Christophe Courtin est le responsable des projets numériques au château. — F. Elsner / 20 Minutes

Ce week-end, au château des Ducs de Bretagne, une cinquantaine de graphistes, designers et employés de musées vont participer à la 3e édition de Muséomix. Durant trois jours non-stop, ce concours par équipes – qui aura lieu simultanément dans cinq autres musées français et étrangers – vise à mettre au point une dizaine de prototypes innovants, afin de mettre en scène de façon originale les collections du musée d'histoire de Nantes.
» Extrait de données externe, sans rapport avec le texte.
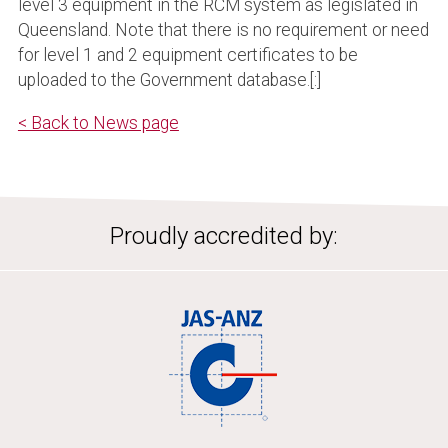
level 3 equipment in the RCM system as legislated in
Queensland. Note that there is no requirement or need
for level 1 and 2 equipment certificates to be
uploaded to the Government database.[:]
< Back to News page
Proudly accredited by:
Les «muséogeeks» devront par exemple travailler sur l'enceinte de la ville au XVIIe siècle, les objets publicitaires de l'ancienne biscuiterie LU ou encore la salle consacrée à la traite négrière. Lors de la seconde édition, au musée gallo-romain de Fourvière (Lyon), des robots sur roues tournaient ainsi sur une mosaïque ancestrale pour expliquer les règles des courses de chars sous l'Antiquité… « En général, les geeks ne sont pas des fans de musées», sourit Christophe Courtin, responsable des projets numériques au château des Ducs de Bretagne. « Ils pensent que ce sont des lieux poussiéreux et dépassés... Avec Muséomix, ils se rendent compte au contraire que ce sont des endroits vivants, mais aussi, pour eux, des terrains de jeu à investir. »

Entrée gratuite pour tous


Ce week-end, un «Tech Shop» mettra ainsi à leur disposition des iPad, des capteurs de son et plein d'autres outils high-tech pour qu'ils concrétisent leurs idées. Un «atelier de prototypage rapide» – avec scies sauteuses, imprimantes 3D et autres machines de découpe laser – sera également aménagé dans l'enceinte du château. Le public pourra découvrir gratuitement leurs inventions dimanche, de 16 h à 18 h, mais aussi lundi toute la journée. Certaines pourraient même rester en place après l'événement. « Nous avions bien déjà des outils numériques pour présenter nos collections, mais il s'agissait de commandes que nous avions passées nous-mêmes, avec des idées bien précises », confie Bertand Guillet, directeur du château. « Là, ce qu'on veut, c'est être surpris. »

■ Un « regard neuf »

Un tiers des « muséogeeks » inscrits ne sont pas de la région (Dieppe, Strasbourg, Paris...). Ils pourront ainsi apporter un « regard neuf » sur l'histoire de Nantes et les collections du musée.